Gold price tries to gain a foothold near psychological support at $2,000 on nominal downside American dollar Index. Short-term demand for the precious metal turned bearish as it dipped below the 50-period exponential moving average (EMA), which is trading around $2,017. The higher-high-higher-low formation in the price of gold is over and market participants could use pullbacks to build fresh shorts.

The 14-period Relative Strength Index (RSI) has dropped to near 40.00. If the RSI fails to hold above the 40.00 level, bearish momentum will be triggered.

Frequently asked questions about the Fed

Monetary policy in the US is shaped by the Federal Reserve System (Fed). The Fed has two mandates: to achieve price stability and to promote full employment. Its primary tool to achieve these goals is the adjustment of interest rates.
When prices rise too fast and inflation is above the Fed’s 2% target, it raises interest rates, which raises borrowing costs throughout the economy. This results in a stronger US dollar (USD) as it makes the US a more attractive place for international investors to park their money.
When inflation falls below 2% or the unemployment rate is too high, the Fed can cut interest rates to encourage lending, which weighs on the dollar.

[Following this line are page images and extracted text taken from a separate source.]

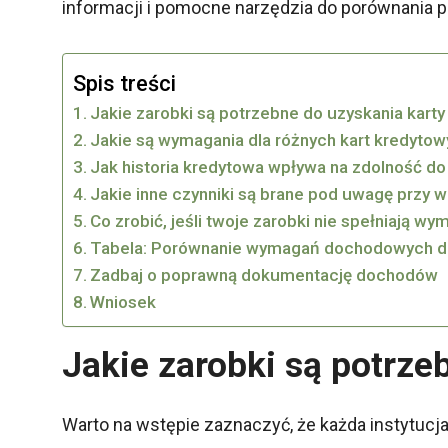
informacji i pomocne narzędzia do porównania 
Spis treści
Jakie zarobki są potrzebne do uzyskania kart
Jakie są wymagania dla różnych kart kredyto
Jak historia kredytowa wpływa na zdolność do
Jakie inne czynniki są brane pod uwagę przy 
Co zrobić, jeśli twoje zarobki nie spełniają w
Tabela: Porównanie wymagań dochodowych dl
Zadbaj o poprawną dokumentację dochodów
Wniosek
Jakie zarobki są potrze
Warto na wstępie zaznaczyć, że każda instytucj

The Federal Reserve (Fed) holds eight policy meetings a year at which the Federal Open Market Committee (FOMC) assesses economic conditions and makes monetary policy decisions.
The FOMC is comprised of twelve Fed officials—seven members of the Board of Governors, the president of the Federal Reserve Bank of New York, and four of the remaining eleven regional reserve bank presidents who serve one-year terms on a rotating basis. .

In extreme situations, the Federal Reserve can resort to quantitative easing (QE) policy. QE is the process by which the Fed substantially increases the flow of credit in a troubled financial system.
It is a non-standard policy measure used during crises or extremely low inflation. It was the Fed’s weapon during the Great Financial Crisis of 2008. It involves the Fed printing more dollars and using them to buy high-quality bonds from financial institutions. QE usually weakens the US dollar.

Quantitative tightening (QT) is the reverse process of QE, where the Federal Reserve stops buying bonds from financial institutions and does not reinvest the principal of bonds it holds maturing into buying new bonds. It is usually positive for the value of the US dollar.